Search code examples
pythongensimdoc2vec

Can doc2vec training result could change with same input data, and same parameter?


I'm using Doc2Vec in gensim library, and finding similiarity between movie, with its name as input.

model = doc2vec.Doc2Vec(vector_size=100, alpha=0.025, min_alpha=0.025, window=5)
model.build_vocab(tagged_corpus_list)
model.train(tagged_corpus_list, total_examples=model.corpus_count, epochs=50)

I set parameter like this, and didn't change preprocessing mechanism of input data, didn't changed original data.

similar_doc = model.dv.most_similar(input)

I also used this code to find most similar movie. When I restarted code to train this model, the most similar movie has changed, with changed score. Is this possible? Why? If then, how can I fix the training result?


Solution

  • Yes, this sort of change from run to run is normal. It's well-explained in question 11 of the Gensim FAQ:

    Q11: I've trained my Word2Vec / Doc2Vec / etc model repeatedly using the exact same text corpus, but the vectors are different each time. Is there a bug or have I made a mistake? (*2vec training non-determinism)

    Answer: The *2vec models (word2vec, fasttext, doc2vec…) begin with random initialization, then most modes use additional randomization during training. (For example, the training windows are randomly truncated as an efficient way of weighting nearer words higher. The negative examples in the default negative-sampling mode are chosen randomly. And the downsampling of highly-frequent words, as controlled by the sample parameter, is driven by random choices. These behaviors were all defined in the original Word2Vec paper's algorithm description.)

    Even when all this randomness comes from a pseudorandom-number-generator that's been seeded to give a reproducible stream of random numbers (which gensim does by default), the usual case of multi-threaded training can further change the exact training-order of text examples, and thus the final model state. (Further, in Python 3.x, the hashing of strings is randomized each re-launch of the Python interpreter - changing the iteration ordering of vocabulary dicts from run to run, and thus making even the same string-of-random-number-draws pick different words in different launches.)

    So, it is to be expected that models vary from run to run, even trained on the same data. There's no single "right place" for any word-vector or doc-vector to wind up: just positions that are at progressively more-useful distances & directions from other vectors co-trained inside the same model. (In general, only vectors that were trained together in an interleaved session of contrasting uses become comparable in their coordinates.)

    Suitable training parameters should yield models that are roughly as useful, from run-to-run, as each other. Testing and evaluation processes should be tolerant of any shifts in vector positions, and of small "jitter" in the overall utility of models, that arises from the inherent algorithm randomness. (If the observed quality from run-to-run varies a lot, there may be other problems: too little data, poorly-tuned parameters, or errors/weaknesses in the evaluation method.)

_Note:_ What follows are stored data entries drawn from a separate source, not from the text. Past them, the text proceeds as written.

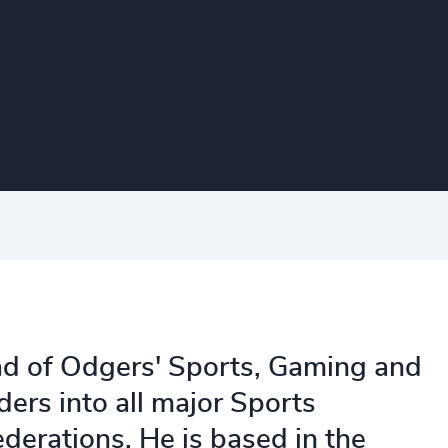
d of Odgers' Sports, Gaming and
ders into all major Sports
ederations. He is based in the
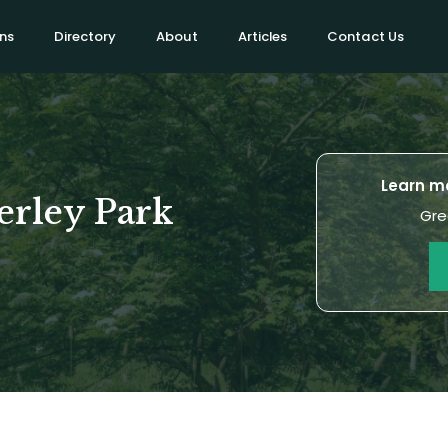
ns
Directory
About
Articles
Contact Us
Learn mo
erley Park
Gre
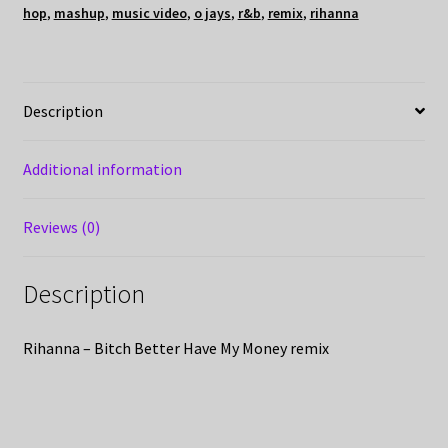
hop
,
mashup
,
music video
,
o jays
,
r&b
,
remix
,
rihanna
Description
Additional information
Reviews (0)
Description
Rihanna – Bitch Better Have My Money remix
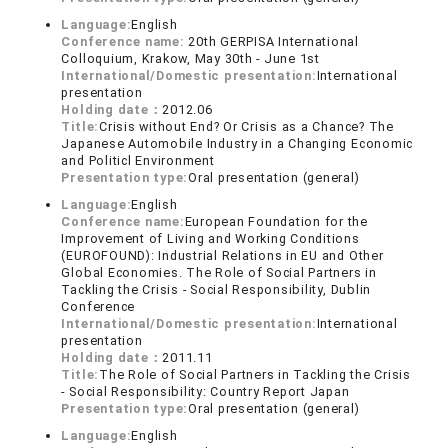
Language:
English
Conference name:
20th GERPISA International
Colloquium, Krakow, May 30th - June 1st
International/Domestic presentation:
International
presentation
Holding date：
2012.06
Title:
Crisis without End? Or Crisis as a Chance? The
Japanese Automobile Industry in a Changing Economic
and Politicl Environment
Presentation type:
Oral presentation (general)
Language:
English
Conference name:
European Foundation for the
Improvement of Living and Working Conditions
(EUROFOUND): Industrial Relations in EU and Other
Global Economies. The Role of Social Partners in
Tackling the Crisis - Social Responsibility, Dublin
Conference
International/Domestic presentation:
International
presentation
Holding date：
2011.11
Title:
The Role of Social Partners in Tackling the Crisis
- Social Responsibility: Country Report Japan
Presentation type:
Oral presentation (general)
Language:
English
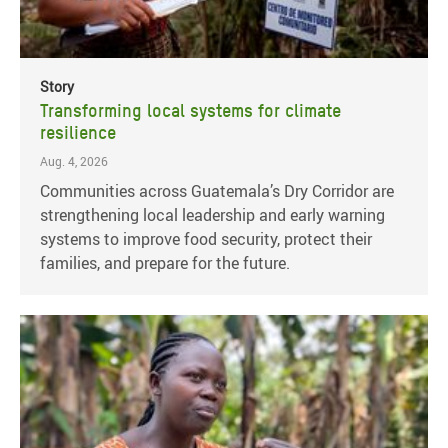
Story
Transforming local systems for climate
resilience
Aug. 4, 2026
Communities across Guatemala’s Dry Corridor are
strengthening local leadership and early warning
systems to improve food security, protect their
families, and prepare for the future.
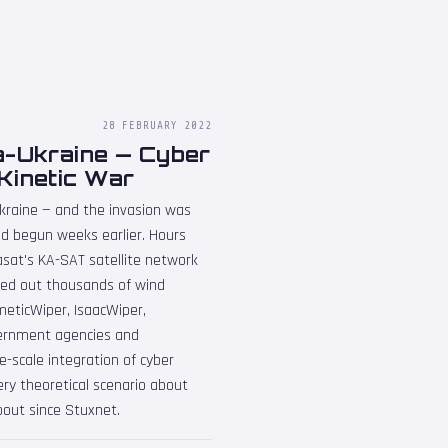
28 FEBRUARY 2022
a-Ukraine — Cyber
Kinetic War
kraine — and the invasion was
d begun weeks earlier. Hours
iasat's KA-SAT satellite network
ked out thousands of wind
eticWiper, IsaacWiper,
ernment agencies and
ge-scale integration of cyber
ery theoretical scenario about
bout since Stuxnet.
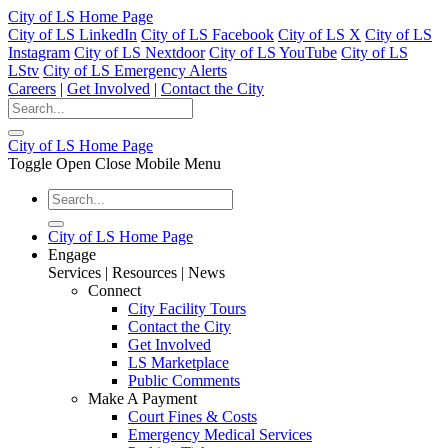
City of LS Home Page
City of LS LinkedIn
City of LS Facebook
City of LS X
City of LS
Instagram
City of LS Nextdoor
City of LS YouTube
City of LS
LStv
City of LS Emergency Alerts
Careers
|
Get Involved
|
Contact the City
City of LS Home Page
Toggle Open Close Mobile Menu
City of LS Home Page
Engage
Services | Resources | News
Connect
City Facility Tours
Contact the City
Get Involved
LS Marketplace
Public Comments
Make A Payment
Court Fines & Costs
Emergency Medical Services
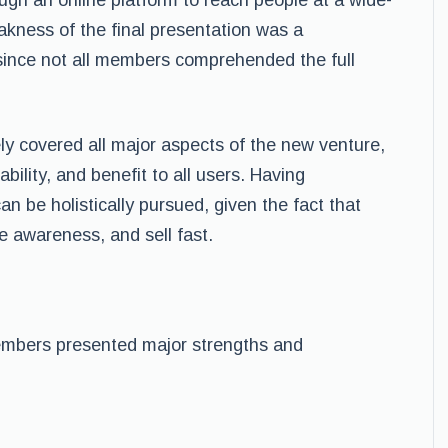
ugh an online platform to reach people at a wide-
akness of the final presentation was a
y since not all members comprehended the full
y covered all major aspects of the new venture,
ability, and benefit to all users. Having
an be holistically pursued, given the fact that
te awareness, and sell fast.
mbers presented major strengths and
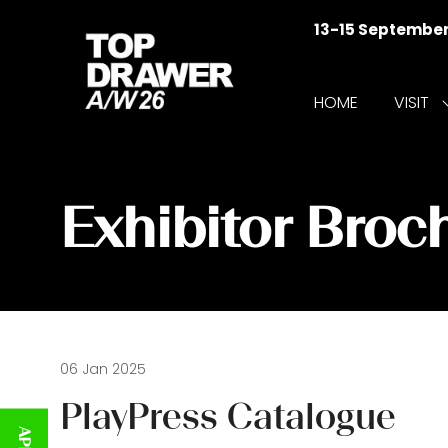
13-15 Septembe
HOME
VISIT
f
V
Exhibitor Broc
06 Jan 2025
PlayPress Catalogue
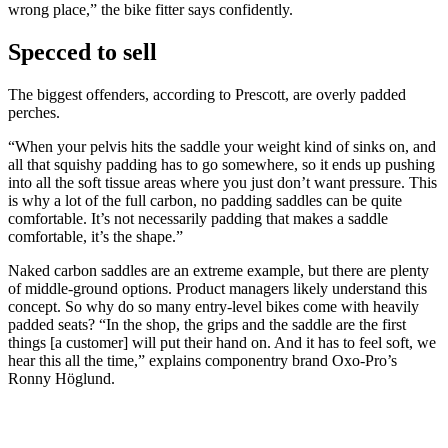
wrong place,” the bike fitter says confidently.
Specced to sell
The biggest offenders, according to Prescott, are overly padded
perches.
“When your pelvis hits the saddle your weight kind of sinks on, and
all that squishy padding has to go somewhere, so it ends up pushing
into all the soft tissue areas where you just don’t want pressure. This
is why a lot of the full carbon, no padding saddles can be quite
comfortable. It’s not necessarily padding that makes a saddle
comfortable, it’s the shape.”
Naked carbon saddles are an extreme example, but there are plenty
of middle-ground options. Product managers likely understand this
concept. So why do so many entry-level bikes come with heavily
padded seats? “In the shop, the grips and the saddle are the first
things [a customer] will put their hand on. And it has to feel soft, we
hear this all the time,” explains componentry brand Oxo-Pro’s
Ronny Höglund.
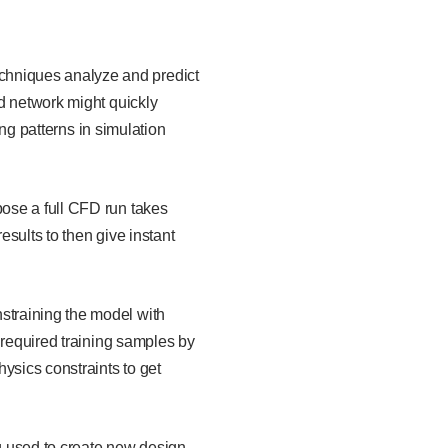
chniques analyze and predict
d network might quickly
ing patterns in simulation
pose a full CFD run takes
sults to then give instant
straining the model with
 required training samples by
ysics constraints to get
 used to create new design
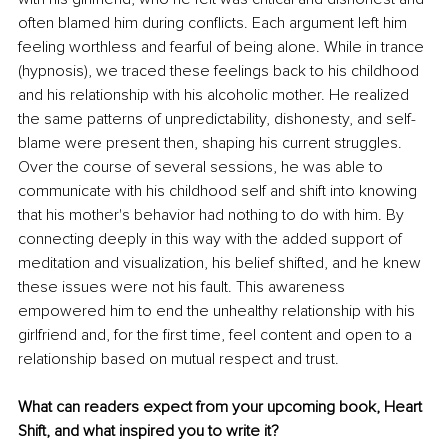
often blamed him during conflicts. Each argument left him 
feeling worthless and fearful of being alone. While in trance 
(hypnosis), we traced these feelings back to his childhood 
and his relationship with his alcoholic mother. He realized 
the same patterns of unpredictability, dishonesty, and self-
blame were present then, shaping his current struggles. 
Over the course of several sessions, he was able to 
communicate with his childhood self and shift into knowing 
that his mother's behavior had nothing to do with him. By 
connecting deeply in this way with the added support of 
meditation and visualization, his belief shifted, and he knew 
these issues were not his fault. This awareness 
empowered him to end the unhealthy relationship with his 
girlfriend and, for the first time, feel content and open to a 
relationship based on mutual respect and trust.
What can readers expect from your upcoming book, Heart 
Shift, and what inspired you to write it?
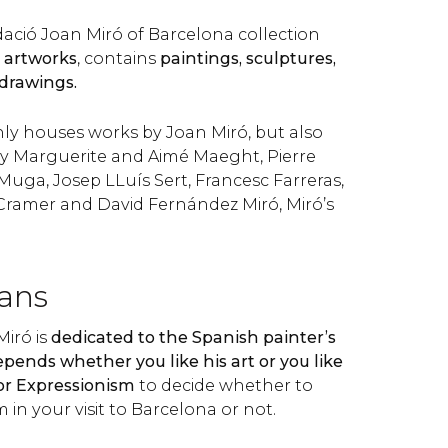
ció Joan Miró of Barcelona collection
0 artworks
, contains
paintings, sculptures,
 drawings.
y houses works by Joan Miró, but also
by Marguerite and Aimé Maeght, Pierre
Muga, Josep LLuís Sert, Francesc Farreras,
Cramer and David Fernández Miró, Miró’s
fans
iró is
dedicated to the Spanish painter’s
epends whether you like his art or you like
or Expressionism
to decide whether to
in your visit to Barcelona or not.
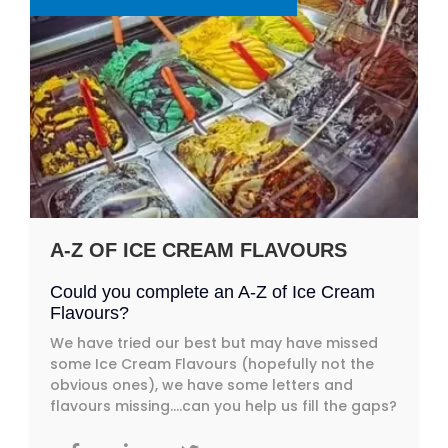
A-Z OF ICE CREAM FLAVOURS
Could you complete an A-Z of Ice Cream
Flavours?
We have tried our best but may have missed
some Ice Cream Flavours (hopefully not the
obvious ones), we have some letters and
flavours missing….can you help us fill the gaps?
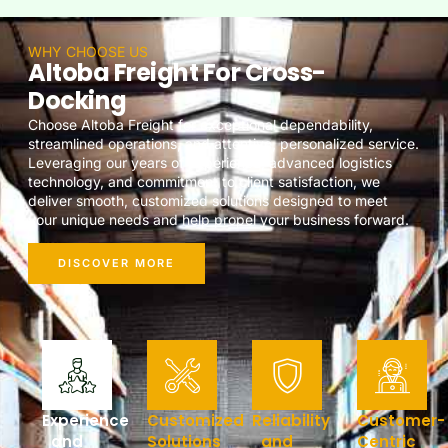
WHY CHOOSE US
Altoba Freight For Cross-
Docking
Choose Altoba Freight for exceptional dependability,
streamlined operations, and attentive, personalized service.
Leveraging our years of experience, advanced logistics
technology, and commitment to client satisfaction, we
deliver smooth, customized solutions designed to meet
your unique needs and help propel your business forward.
DISCOVER MORE
Experience
Customized
Reliability
Customer-
and
Solutions
and
Centric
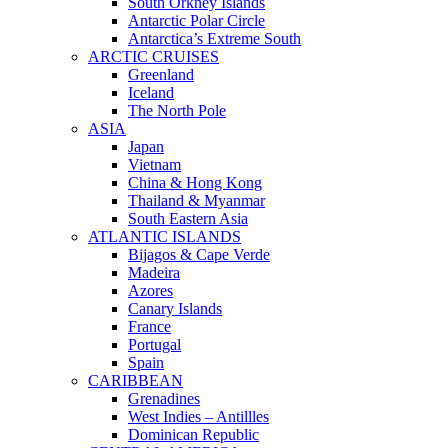
South Orkney Islands
Antarctic Polar Circle
Antarctica’s Extreme South
ARCTIC CRUISES
Greenland
Iceland
The North Pole
ASIA
Japan
Vietnam
China & Hong Kong
Thailand & Myanmar
South Eastern Asia
ATLANTIC ISLANDS
Bijagos & Cape Verde
Madeira
Azores
Canary Islands
France
Portugal
Spain
CARIBBEAN
Grenadines
West Indies – Antillles
Dominican Republic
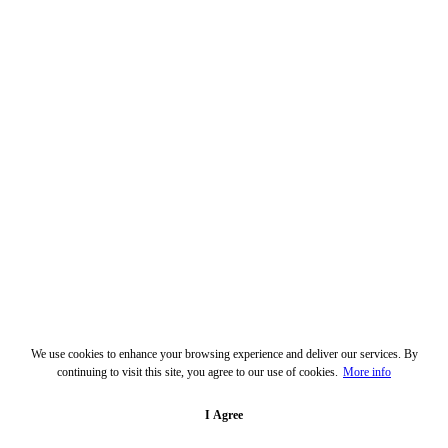
We use cookies to enhance your browsing experience and deliver our services. By
continuing to visit this site, you agree to our use of cookies.
More info
I Agree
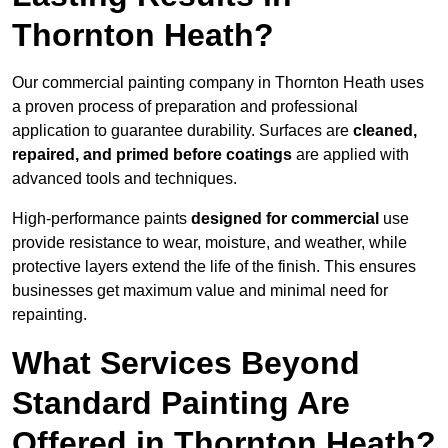
Thornton Heath?
Our commercial painting company in Thornton Heath uses
a proven process of preparation and professional
application to guarantee durability. Surfaces are
cleaned,
repaired, and primed before coatings
are applied with
advanced tools and techniques.
High-performance paints
designed for commercial
use
provide resistance to wear, moisture, and weather, while
protective layers extend the life of the finish. This ensures
businesses get maximum value and minimal need for
repainting.
What Services Beyond
Standard Painting Are
Offered in Thornton Heath?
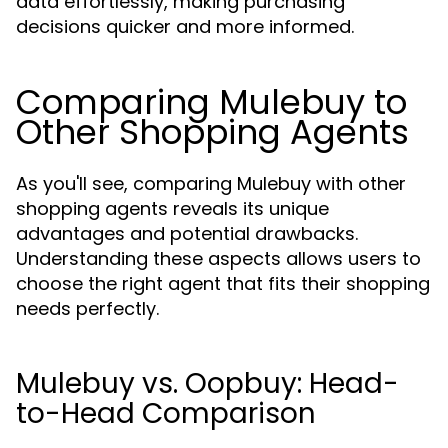
data effortlessly, making purchasing
decisions quicker and more informed.
Comparing Mulebuy to
Other Shopping Agents
As you'll see, comparing Mulebuy with other
shopping agents reveals its unique
advantages and potential drawbacks.
Understanding these aspects allows users to
choose the right agent that fits their shopping
needs perfectly.
Mulebuy vs. Oopbuy: Head-
to-Head Comparison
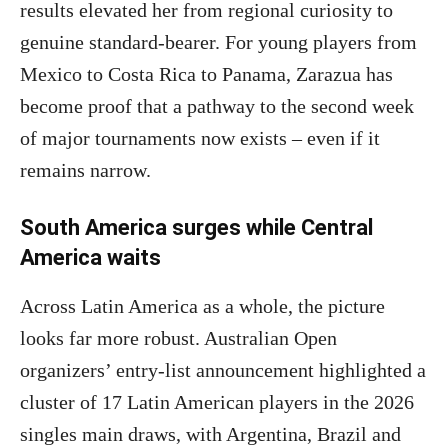
results elevated her from regional curiosity to
genuine standard-bearer. For young players from
Mexico to Costa Rica to Panama, Zarazua has
become proof that a pathway to the second week
of major tournaments now exists – even if it
remains narrow.
South America surges while Central
America waits
Across Latin America as a whole, the picture
looks far more robust. Australian Open
organizers’ entry-list announcement highlighted a
cluster of 17 Latin American players in the 2026
singles main draws, with Argentina, Brazil and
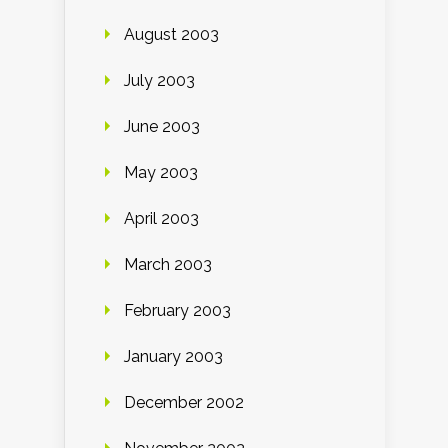
August 2003
July 2003
June 2003
May 2003
April 2003
March 2003
February 2003
January 2003
December 2002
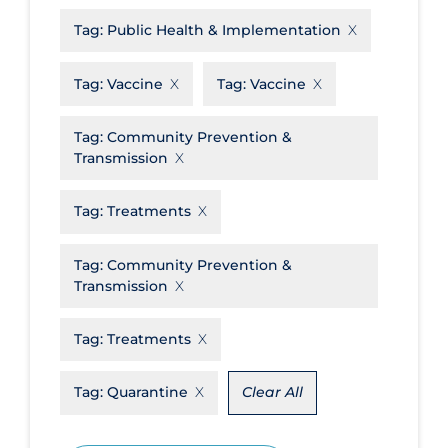
Tag:
Public Health & Implementation
Disease Mechanism
Drug Interventions
Tag:
Vaccine
Tag:
Vaccine
Economics
Tag:
Community Prevention &
Educational Materials
Transmission
Epidemiology
Tag:
Treatments
Ethics & Socio-cultural
Eye Protection
Tag:
Community Prevention &
Transmission
Face Protection
Funding
Tag:
Treatments
Future Planning
Tag:
Quarantine
Clear All
Health Equity & Social Determinants
of Health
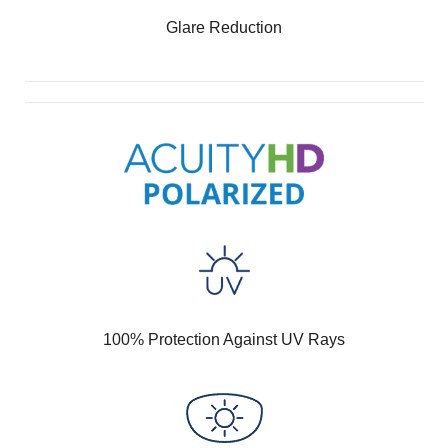
Glare Reduction
100% Protection Against UV Rays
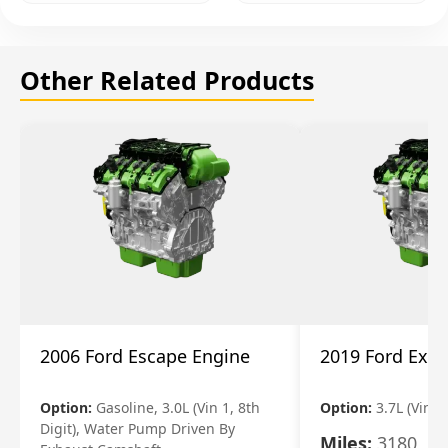
Other Related Products
2006 Ford Escape Engine
2019 Ford Expl
Option:
Gasoline, 3.0L (Vin 1, 8th
Option:
3.7L (Vin R
Digit), Water Pump Driven By
Miles:
3180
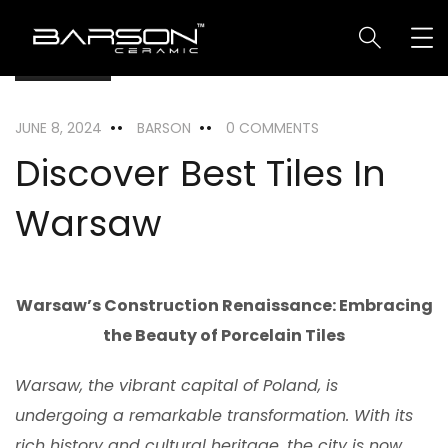
LOCATION
JUNE 8, 2024
BARSON
0 COMMENTS
Discover Best Tiles In
Warsaw
Warsaw’s Construction Renaissance: Embracing
the Beauty of Porcelain Tiles
Warsaw, the vibrant capital of Poland, is
undergoing a remarkable transformation. With its
rich history and cultural heritage, the city is now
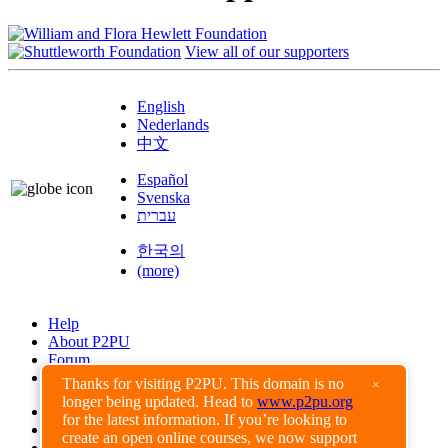
View all of our supporters
English
Nederlands
中文
Español
Svenska
עברית
한국의
(more)
Help
About P2PU
Forum
Found a Bug?
Thanks for visiting P2PU. This domain is no
×
longer being updated. Head to
www.p2pu.org
Creative Commons
for the latest information. If you’re looking to
Share-Alike
create an open online courses, we now support
Privacy Guidelines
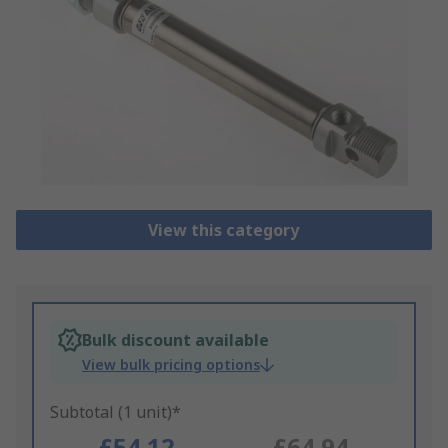
View this category
Bulk discount available
View bulk pricing options
Subtotal (1 unit)*
£54.12
£64.94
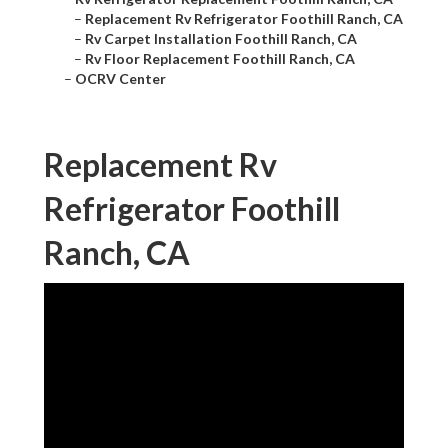
–
Replacement Rv Refrigerator Foothill Ranch, CA
–
Rv Carpet Installation Foothill Ranch, CA
–
Rv Floor Replacement Foothill Ranch, CA
–
OCRV Center
Replacement Rv
Refrigerator Foothill
Ranch, CA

    You can try to force determinism, by using workers=1 to limit training to a single thread – and, if in Python 3.x, using the PYTHONHASHSEED environment variable to disable its usual string hash randomization. But training will be much slower than with more threads. And, you'd be obscuring the inherent randomness/approximateness of the underlying algorithms, in a way that might make results more fragile and dependent on the luck of a particular setup. It's better to tolerate a little jitter, and use excessive jitter as an indicator of problems elsewhere in the data or model setup – rather than impose a superficial determinism.

    If the change between runs is small – nearest neighbors mostly the same, with a few in different positions – it's best to tolerate it.

    If the change is big, there's likely some other problem, like insufficient training data or poorly-chosen parameters.

    Notably, min_alpha=0.025 isn't a sensible value - the training is supposed to use a gradually-decreasing value, and the usual default (min_alpha=0.0001) usually doesn't need changing. (If you copied this from an online example: that's a bad example! Don't trust that site unless it explains why it's doing an odd thing.)

    Increasing the number of training epochs, from the default epochs=5 to something like 10 or 20 may also help make run-to-run results more consistent, especially if you don't have plentiful training data.